Kleypas concluded: “During your legendary Wellesley College commencement speech in 1969, you looked into an unknown future and said, ‘Fear is always with us but we just don’t have time for it. Not now.’ You headed forward fearlessly and achieved so many of your dreams, including love, marriage and family. This is why I consider you an honorary romance heroine — no pedestal required, just a pantsuit.”
On the front page of the Outlook section on Sunday, the Post published some Fake News it liked. Jeffrey Lewis (Twitter handle @ArmsControlWonk) imagined how Trump would kill millions of Americans in a nuclear/conventional war with North Korea in 2019. This nightmare scenario started with an accident: North Korea shot down a South Korean airliner (think KAL 007 in 1983), and then Trump killed millions with a reckless tweet.
The Post also tried this shtick in the Outlook section in July of 2016, finding an expert to say Trump's "almost pathological anger" made him too nuts to have the nuclear launch codes. It came complete with a large graphic putting a mushroom cloud inside Trump's skull.
The online headline on the Lewis piece was "This is how nuclear war with North Korea would unfold: In one all-too-plausible worst-case scenario, millions die from mistakes and a tweet." South Korean president Moon Jae-in offers a limited response:
Moon's limited missile strike might have been enough by itself to start the nuclear war of 2019. South Korean and American officials are still trading accusations. But the surviving members of the Moon administration insist that things would have been fine had President Trump not picked up his smartphone: "LITTLE ROCKET MAN WON'T BE AROUND MUCH LONGER!"
It was an idle Twitter threat -- Trump hadn't yet been briefed about the missile strike, and it hadn't yet been discussed on Fox & Friends. But how would Kim Jong Un know that? To him, with U.S. forces lurking nearby and South Korean missiles slamming into his military sites, the meaning of Trump's tweet seemed clear: Trump was now using the shootdown as a pretext for the invasion he had wanted all along.
Kim Jong Un, in this liberal scenario, knows the Americans allowed the murder of Moammar Qadhafi and the hanging of Saddam Hussein, so he launches missiles at U.S. forces in Japan and South Korea, causing massive casualties in urban areas. The U.S. responded with a conventional air attack on North Korea, foregoing nuclear weapons, but Kim doesn't know that, so he starts lobbing his missiles at the Amercian homeland:
One warhead hit Manhattan — which North Korea’s state media had specifically mentioned as a target of its long-range missiles — while the two missiles pointed at Washington struck the Northern Virginia suburbs. Trump, in a makeshift bunker in the basement at Mar-a-Lago, felt the earth shudder as the last warhead landed in the town of Jupiter, Fla., about 20 miles away. The other two missiles fell wildly off course, detonating in the ocean or in rural, sparsely populated areas.

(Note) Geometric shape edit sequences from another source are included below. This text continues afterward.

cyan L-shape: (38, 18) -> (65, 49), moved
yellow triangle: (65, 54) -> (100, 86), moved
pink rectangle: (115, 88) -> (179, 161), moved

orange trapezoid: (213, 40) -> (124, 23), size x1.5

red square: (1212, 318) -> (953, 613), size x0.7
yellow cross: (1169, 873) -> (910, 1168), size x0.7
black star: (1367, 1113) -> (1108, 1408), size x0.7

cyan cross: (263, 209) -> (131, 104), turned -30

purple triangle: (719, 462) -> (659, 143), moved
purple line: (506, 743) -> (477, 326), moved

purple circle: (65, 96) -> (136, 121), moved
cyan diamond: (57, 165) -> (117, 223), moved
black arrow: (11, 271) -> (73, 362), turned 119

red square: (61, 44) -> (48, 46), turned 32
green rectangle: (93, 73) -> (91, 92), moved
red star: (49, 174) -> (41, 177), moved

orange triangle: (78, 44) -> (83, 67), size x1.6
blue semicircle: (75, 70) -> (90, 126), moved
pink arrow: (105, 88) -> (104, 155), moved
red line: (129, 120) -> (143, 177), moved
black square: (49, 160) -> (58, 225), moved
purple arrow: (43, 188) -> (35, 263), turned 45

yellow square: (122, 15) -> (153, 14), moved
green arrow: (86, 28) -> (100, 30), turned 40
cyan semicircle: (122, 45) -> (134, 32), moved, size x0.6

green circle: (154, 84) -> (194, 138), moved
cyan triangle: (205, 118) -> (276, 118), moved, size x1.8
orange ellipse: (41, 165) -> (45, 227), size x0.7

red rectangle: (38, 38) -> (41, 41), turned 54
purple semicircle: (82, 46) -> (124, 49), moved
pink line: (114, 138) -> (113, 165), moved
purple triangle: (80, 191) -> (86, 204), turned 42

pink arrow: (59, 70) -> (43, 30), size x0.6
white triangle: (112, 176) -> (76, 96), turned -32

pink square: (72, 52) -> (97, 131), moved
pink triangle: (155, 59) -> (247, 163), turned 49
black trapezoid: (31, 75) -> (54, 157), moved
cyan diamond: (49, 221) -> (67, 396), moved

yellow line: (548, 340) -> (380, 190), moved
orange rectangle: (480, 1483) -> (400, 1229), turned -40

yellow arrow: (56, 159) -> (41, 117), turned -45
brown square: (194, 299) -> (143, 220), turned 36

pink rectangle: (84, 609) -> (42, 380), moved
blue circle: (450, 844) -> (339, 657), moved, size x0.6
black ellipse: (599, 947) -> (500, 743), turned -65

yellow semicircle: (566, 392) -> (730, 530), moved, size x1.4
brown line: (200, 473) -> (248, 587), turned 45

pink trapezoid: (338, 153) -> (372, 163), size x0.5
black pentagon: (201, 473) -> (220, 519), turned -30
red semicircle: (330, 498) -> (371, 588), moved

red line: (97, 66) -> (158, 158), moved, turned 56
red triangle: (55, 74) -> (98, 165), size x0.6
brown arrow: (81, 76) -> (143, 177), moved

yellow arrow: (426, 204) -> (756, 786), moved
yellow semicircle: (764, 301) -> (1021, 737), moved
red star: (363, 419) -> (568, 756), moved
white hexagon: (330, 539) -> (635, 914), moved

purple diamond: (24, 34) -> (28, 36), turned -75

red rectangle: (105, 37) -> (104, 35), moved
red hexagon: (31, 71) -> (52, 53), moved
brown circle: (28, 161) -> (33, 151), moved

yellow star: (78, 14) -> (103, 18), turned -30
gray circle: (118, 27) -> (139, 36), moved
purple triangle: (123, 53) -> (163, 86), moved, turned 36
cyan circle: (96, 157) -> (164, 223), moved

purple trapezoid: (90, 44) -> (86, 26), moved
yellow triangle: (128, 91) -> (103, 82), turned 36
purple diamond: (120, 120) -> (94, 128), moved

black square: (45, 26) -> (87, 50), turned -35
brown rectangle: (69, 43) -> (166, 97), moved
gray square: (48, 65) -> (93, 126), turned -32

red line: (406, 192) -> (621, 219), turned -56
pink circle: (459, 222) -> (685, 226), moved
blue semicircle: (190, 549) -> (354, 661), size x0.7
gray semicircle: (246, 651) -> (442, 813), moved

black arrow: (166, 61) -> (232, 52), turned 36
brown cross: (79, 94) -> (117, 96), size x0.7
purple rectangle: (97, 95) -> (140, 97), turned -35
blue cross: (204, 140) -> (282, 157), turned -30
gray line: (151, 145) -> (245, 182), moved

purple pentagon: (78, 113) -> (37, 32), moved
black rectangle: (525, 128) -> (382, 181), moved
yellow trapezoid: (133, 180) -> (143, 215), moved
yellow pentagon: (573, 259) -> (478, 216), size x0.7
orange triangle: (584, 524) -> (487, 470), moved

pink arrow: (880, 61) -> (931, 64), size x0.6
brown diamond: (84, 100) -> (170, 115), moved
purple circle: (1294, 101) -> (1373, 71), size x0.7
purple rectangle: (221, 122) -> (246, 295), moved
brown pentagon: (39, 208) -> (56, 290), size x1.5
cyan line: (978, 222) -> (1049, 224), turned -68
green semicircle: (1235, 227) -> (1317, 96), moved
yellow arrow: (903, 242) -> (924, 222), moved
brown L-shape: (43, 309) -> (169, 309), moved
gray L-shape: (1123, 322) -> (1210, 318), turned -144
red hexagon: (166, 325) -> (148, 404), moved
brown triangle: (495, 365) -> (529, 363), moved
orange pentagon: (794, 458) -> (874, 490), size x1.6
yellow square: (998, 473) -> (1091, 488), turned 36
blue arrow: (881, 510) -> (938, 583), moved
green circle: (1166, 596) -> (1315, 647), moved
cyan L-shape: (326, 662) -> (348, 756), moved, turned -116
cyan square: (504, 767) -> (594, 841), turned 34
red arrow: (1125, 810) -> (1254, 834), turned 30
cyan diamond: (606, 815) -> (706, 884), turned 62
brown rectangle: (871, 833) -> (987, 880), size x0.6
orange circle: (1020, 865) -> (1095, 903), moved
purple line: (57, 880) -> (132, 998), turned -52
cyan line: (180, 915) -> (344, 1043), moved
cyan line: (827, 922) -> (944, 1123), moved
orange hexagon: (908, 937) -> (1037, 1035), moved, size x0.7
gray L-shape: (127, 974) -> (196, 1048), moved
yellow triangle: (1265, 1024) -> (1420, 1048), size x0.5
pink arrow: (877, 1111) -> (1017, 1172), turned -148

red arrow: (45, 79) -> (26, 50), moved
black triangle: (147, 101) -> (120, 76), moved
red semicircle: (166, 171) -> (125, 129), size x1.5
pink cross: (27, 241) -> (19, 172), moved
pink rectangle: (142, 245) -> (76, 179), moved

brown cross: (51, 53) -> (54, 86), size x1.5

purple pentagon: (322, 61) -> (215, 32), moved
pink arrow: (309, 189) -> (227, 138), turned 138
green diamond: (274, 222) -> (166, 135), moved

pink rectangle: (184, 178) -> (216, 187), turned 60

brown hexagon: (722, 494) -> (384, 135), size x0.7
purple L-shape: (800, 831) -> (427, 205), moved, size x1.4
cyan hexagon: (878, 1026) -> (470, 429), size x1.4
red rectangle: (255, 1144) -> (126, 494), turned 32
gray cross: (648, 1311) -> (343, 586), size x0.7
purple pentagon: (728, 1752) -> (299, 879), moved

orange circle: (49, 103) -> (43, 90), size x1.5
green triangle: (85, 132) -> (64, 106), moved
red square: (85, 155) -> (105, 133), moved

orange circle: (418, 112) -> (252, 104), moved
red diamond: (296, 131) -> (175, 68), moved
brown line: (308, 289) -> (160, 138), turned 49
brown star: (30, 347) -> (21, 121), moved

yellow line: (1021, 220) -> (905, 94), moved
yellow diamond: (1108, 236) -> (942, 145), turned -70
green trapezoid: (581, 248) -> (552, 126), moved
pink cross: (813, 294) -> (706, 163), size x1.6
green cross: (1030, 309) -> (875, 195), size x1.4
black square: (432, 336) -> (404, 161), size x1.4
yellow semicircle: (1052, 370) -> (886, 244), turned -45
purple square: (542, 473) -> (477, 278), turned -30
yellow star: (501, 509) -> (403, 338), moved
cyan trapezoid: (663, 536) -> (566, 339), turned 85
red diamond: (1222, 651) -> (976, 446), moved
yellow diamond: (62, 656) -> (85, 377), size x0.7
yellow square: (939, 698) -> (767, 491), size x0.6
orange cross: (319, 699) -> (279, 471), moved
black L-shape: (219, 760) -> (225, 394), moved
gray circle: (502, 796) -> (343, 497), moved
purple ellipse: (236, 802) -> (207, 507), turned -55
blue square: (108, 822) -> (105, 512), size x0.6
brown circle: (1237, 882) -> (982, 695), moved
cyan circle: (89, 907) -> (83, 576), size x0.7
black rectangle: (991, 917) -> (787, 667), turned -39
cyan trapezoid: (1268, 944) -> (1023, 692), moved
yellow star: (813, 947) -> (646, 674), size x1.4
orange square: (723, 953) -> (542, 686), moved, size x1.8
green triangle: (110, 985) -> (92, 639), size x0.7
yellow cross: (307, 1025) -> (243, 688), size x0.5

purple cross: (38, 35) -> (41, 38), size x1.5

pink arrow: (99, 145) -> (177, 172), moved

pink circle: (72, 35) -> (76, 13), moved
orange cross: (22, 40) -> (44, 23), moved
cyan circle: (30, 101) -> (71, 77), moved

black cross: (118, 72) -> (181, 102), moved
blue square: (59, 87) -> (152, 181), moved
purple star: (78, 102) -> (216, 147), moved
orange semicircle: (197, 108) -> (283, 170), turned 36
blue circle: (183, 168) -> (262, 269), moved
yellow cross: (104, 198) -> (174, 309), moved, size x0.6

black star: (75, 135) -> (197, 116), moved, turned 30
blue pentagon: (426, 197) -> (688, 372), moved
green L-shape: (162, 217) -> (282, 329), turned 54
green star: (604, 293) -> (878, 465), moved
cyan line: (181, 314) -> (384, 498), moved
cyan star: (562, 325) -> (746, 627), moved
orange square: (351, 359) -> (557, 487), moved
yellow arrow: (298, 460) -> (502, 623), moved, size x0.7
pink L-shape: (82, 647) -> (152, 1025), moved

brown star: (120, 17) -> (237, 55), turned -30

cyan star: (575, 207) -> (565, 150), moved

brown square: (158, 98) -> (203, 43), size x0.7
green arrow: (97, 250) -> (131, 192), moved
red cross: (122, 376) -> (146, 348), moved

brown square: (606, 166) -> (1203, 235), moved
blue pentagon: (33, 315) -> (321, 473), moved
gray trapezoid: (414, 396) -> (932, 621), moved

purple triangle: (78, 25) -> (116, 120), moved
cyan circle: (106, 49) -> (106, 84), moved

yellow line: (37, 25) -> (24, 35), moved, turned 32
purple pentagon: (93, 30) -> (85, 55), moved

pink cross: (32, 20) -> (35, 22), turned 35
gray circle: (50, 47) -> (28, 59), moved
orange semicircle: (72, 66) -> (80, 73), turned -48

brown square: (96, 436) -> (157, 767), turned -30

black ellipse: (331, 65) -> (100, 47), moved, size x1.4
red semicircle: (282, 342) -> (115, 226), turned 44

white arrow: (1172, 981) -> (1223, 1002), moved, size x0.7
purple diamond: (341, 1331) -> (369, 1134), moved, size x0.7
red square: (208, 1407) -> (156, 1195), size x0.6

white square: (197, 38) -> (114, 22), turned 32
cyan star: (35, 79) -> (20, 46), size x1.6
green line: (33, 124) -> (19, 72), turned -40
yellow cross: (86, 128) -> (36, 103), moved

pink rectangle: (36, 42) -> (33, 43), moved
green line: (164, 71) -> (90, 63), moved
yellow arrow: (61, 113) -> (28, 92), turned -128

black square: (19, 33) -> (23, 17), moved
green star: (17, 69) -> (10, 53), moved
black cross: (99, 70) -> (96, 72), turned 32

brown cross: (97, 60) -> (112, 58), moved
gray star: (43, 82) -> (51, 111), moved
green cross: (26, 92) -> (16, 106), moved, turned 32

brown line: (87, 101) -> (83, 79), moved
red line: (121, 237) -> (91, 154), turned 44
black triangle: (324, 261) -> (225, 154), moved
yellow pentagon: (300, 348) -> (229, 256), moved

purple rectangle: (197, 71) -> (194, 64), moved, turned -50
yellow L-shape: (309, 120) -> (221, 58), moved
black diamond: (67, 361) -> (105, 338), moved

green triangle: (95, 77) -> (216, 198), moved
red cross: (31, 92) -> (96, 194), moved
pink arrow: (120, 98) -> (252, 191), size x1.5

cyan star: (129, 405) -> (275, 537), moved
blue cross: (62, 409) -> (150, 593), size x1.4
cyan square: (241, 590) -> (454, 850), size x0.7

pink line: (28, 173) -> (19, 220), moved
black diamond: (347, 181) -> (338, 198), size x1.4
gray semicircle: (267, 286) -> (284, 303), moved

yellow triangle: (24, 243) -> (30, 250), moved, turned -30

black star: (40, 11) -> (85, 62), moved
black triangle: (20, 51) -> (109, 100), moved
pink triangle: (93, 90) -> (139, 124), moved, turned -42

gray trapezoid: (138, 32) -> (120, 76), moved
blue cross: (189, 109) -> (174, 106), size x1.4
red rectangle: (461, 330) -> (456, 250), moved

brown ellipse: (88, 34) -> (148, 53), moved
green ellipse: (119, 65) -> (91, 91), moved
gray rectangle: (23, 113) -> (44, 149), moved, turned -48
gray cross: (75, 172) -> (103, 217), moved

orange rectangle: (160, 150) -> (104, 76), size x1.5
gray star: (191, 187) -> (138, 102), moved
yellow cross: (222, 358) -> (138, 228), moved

The direct hit on Manhattan killed more than 1 million people. An additional 300,000 perished near Washington. The strikes on Jupiter and Pearl Harbor each killed 20,000 to 30,000. These were just estimates; the scale of the destruction defied authorities' ability to account for the dead. Hundreds of thousands perished in South Korea and Japan from the combination of the blasts and fires.
It would be years before the U.S. government could provide an accounting of the toll. The Pentagon would make almost no effort to tally the enormous numbers of civilians killed in North Korea by the massive conventional air campaign. But in the end, officials concluded, nearly 2 million Americans, South Koreans and Japanese had died in the completely avoidable nuclear war of 2019.
Back in August, Lewis wrote a piece for the WashPost headlined "I’m a nuclear weapons expert. Trump’s presidency is my personal nightmare." First sentence? "My greatest fear is a reality: A lunatic has gained control of nuclear-armed missiles that could reach halfway around the globe. And, to make matters worse, Kim Jong Un has them, too."
Lewis has also tweeted that much of America (and his family) are fascists.